──────── DATA TO USE ────────

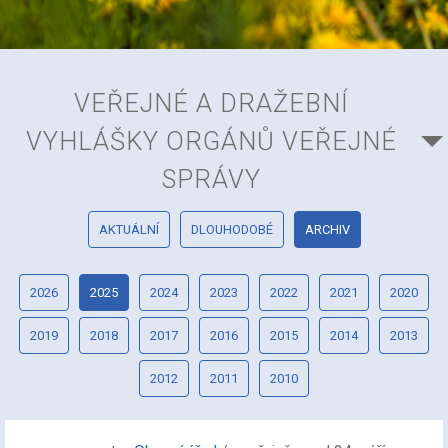
VEŘEJNÉ A DRAŽEBNÍ
VYHLÁŠKY ORGÁNŮ VEŘEJNÉ
SPRÁVY
AKTUÁLNÍ
DLOUHODOBÉ
ARCHIV
2026
2025
2024
2023
2022
2021
2020
2019
2018
2017
2016
2015
2014
2013
2012
2011
2010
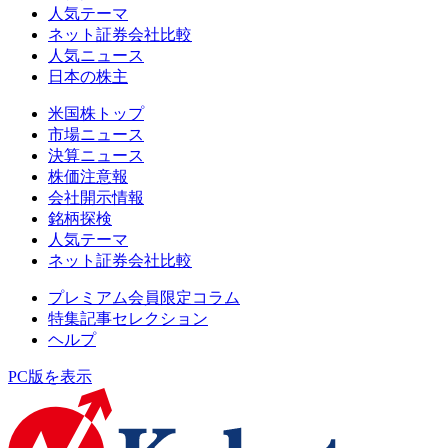
人気テーマ
ネット証券会社比較
人気ニュース
日本の株主
米国株トップ
市場ニュース
決算ニュース
株価注意報
会社開示情報
銘柄探検
人気テーマ
ネット証券会社比較
プレミアム会員限定コラム
特集記事セレクション
ヘルプ
PC版を表示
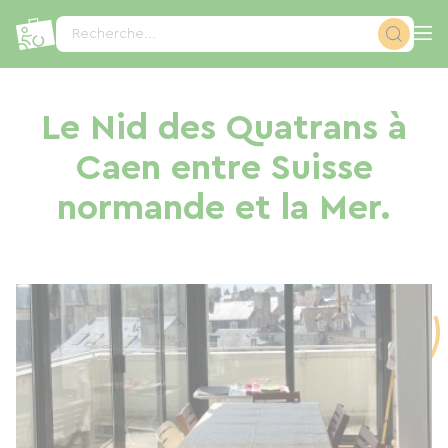
Panneau de gestion des cookies
Recherche...
Le Nid des Quatrans à
Caen entre Suisse
normande et la Mer.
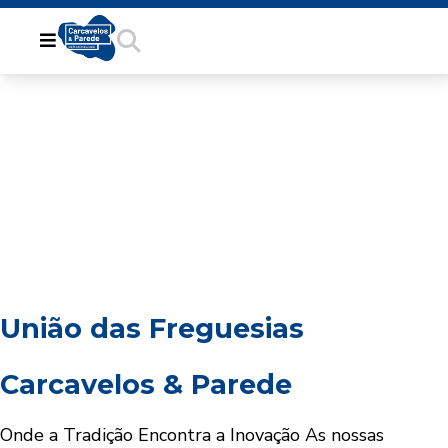
União das Freguesias
Carcavelos & Parede
Onde a Tradição Encontra a Inovação
As nossas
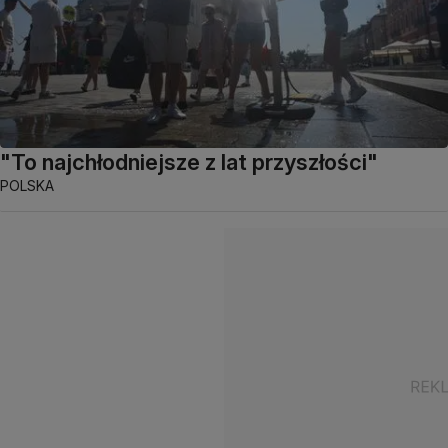
"To najchłodniejsze z lat przyszłości"
POLSKA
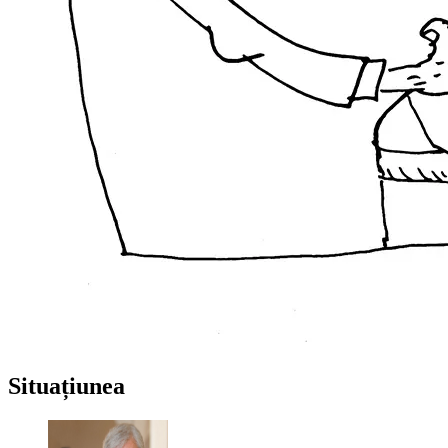
Situațiunea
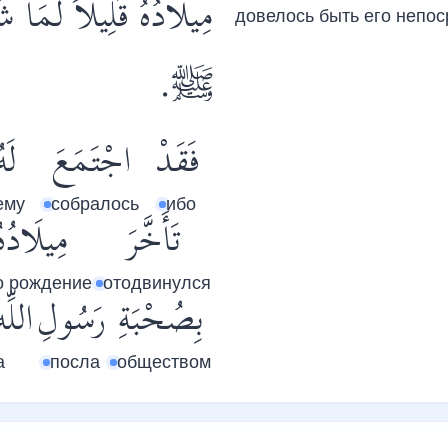
مِيلَادُهُ قَلِيلاً لَمَا 
довелось быть его непо
ﷺ.
فَقَدْ
اجْتَمَعَ
لَهُ
ему
собралось
ибо
تَأَخَّرَ
مِيلَادُهُ
о рождение
отодвинулся
بِصُحْبَةِ
رَسُولِ
ال.
а
посла
обществом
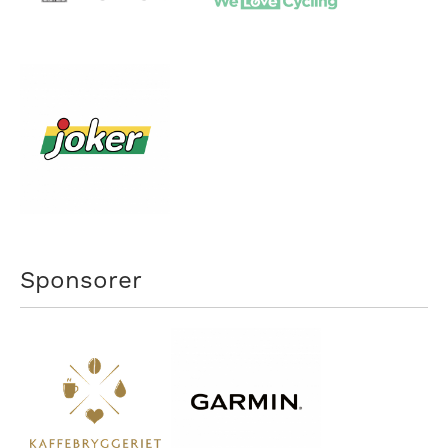
Sponsorer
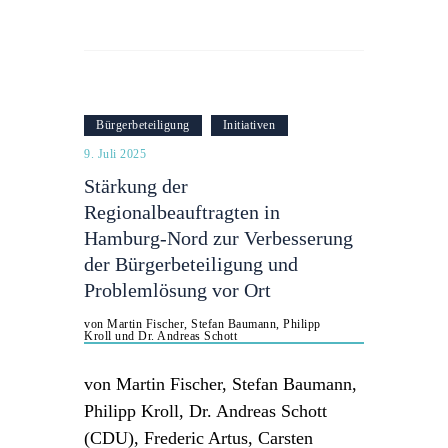
Bürgerbeteiligung
Initiativen
9. Juli 2025
Stärkung der
Regionalbeauftragten in
Hamburg-Nord zur Verbesserung
der Bürgerbeteiligung und
Problemlösung vor Ort
von Martin Fischer, Stefan Baumann, Philipp
Kroll und Dr. Andreas Schott
von Martin Fischer, Stefan Baumann,
Philipp Kroll, Dr. Andreas Schott
(CDU), Frederic Artus, Carsten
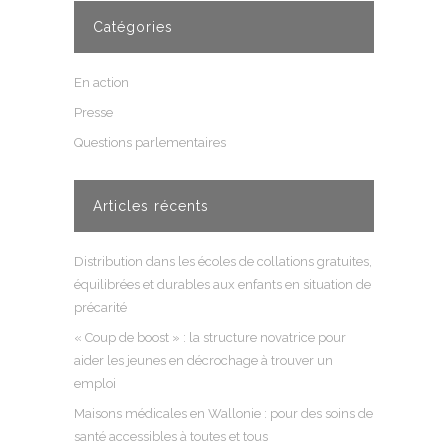
Catégories
En action
Presse
Questions parlementaires
Articles récents
Distribution dans les écoles de collations gratuites,
équilibrées et durables aux enfants en situation de
précarité
« Coup de boost » : la structure novatrice pour
aider les jeunes en décrochage à trouver un
emploi
Maisons médicales en Wallonie : pour des soins de
santé accessibles à toutes et tous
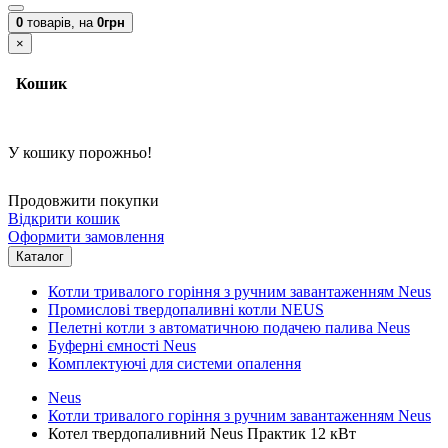
0
товарів,
на
0грн
×
Кошик
У кошику порожньо!
Продовжити покупки
Відкрити кошик
Оформити замовлення
Каталог
Котли тривалого горіння з ручним завантаженням Neus
Промислові твердопаливні котли NEUS
Пелетні котли з автоматичною подачею палива Neus
Буферні ємності Neus
Комплектуючі для системи опалення
Neus
Котли тривалого горіння з ручним завантаженням Neus
Котел твердопаливний Neus Практик 12 кВт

────────

**EXERCISE PROMPT**:
Copy every record exactly; no pictures.

**RESULT**:
VEŘEJNÉ A DRAŽEBNÍ
VYHLÁŠKY ORGÁNŮ VEŘEJNÉ
SPRÁVY
AKTUÁLNÍ
DLOUHODOBÉ
ARCHIV
2026
2025
2024
2023
2022
2021
2020
2019
2018
2017
2016
2015
2014
2013
2012
2011
2010
人気テーマ
ネット証券会社比較
人気ニュース
日本の株主
米国株トップ
市場ニュース
決算ニュース
株価注意報
会社開示情報
銘柄探検
人気テーマ
ネット証券会社比較
プレミアム会員限定コラム
特集記事セレクション
ヘルプ
PC版を表示
Panneau de gestion des cookies
Recherche...
Le Nid des Quatrans à
Caen entre Suisse
normande et la Mer.
União das Freguesias
Carcavelos & Parede
Onde a Tradição Encontra a Inovação
As nossas
"To najchłodniejsze z lat przyszłości"
POLSKA
Situațiunea
مِيلَادُهُ قَلِيلاً لَمَا 
довелось быть его непо
ﷺ.
فَقَدْ
اجْتَمَعَ
لَهُ
ему
собралось
ибо
تَأَخَّرَ
مِيلَادُهُ
о рождение
отодвинулся
بِصُحْبَةِ
رَسُولِ
ال.
а
посла
обществом
Sponsorer
Bürgerbeteiligung
Initiativen
9. Juli 2025
Stärkung der
Regionalbeauftragten in
Hamburg-Nord zur Verbesserung
der Bürgerbeteiligung und
Problemlösung vor Ort
von Martin Fischer, Stefan Baumann, Philipp
Kroll und Dr. Andreas Schott
von Martin Fischer, Stefan Baumann,
Philipp Kroll, Dr. Andreas Schott
(CDU), Frederic Artus, Carsten
Catégories
En action
Presse
Questions parlementaires
Articles récents
Distribution dans les écoles de collations gratuites,
équilibrées et durables aux enfants en situation de
précarité
« Coup de boost » : la structure novatrice pour
aider les jeunes en décrochage à trouver un
emploi
Maisons médicales en Wallonie : pour des soins de
santé accessibles à toutes et tous
0
товарів,
на
0грн
×
Кошик
У кошику порожньо!
Продовжити покупки
Відкрити кошик
Оформити замовлення
Каталог
Котли тривалого горіння з ручним завантаженням Neus
Промислові твердопаливні котли NEUS
Пелетні котли з автоматичною подачею палива Neus
Буферні ємності Neus
Комплектуючі для системи опалення
Neus
Котли тривалого горіння з ручним завантаженням Neus
Котел твердопаливний Neus Практик 12 кВт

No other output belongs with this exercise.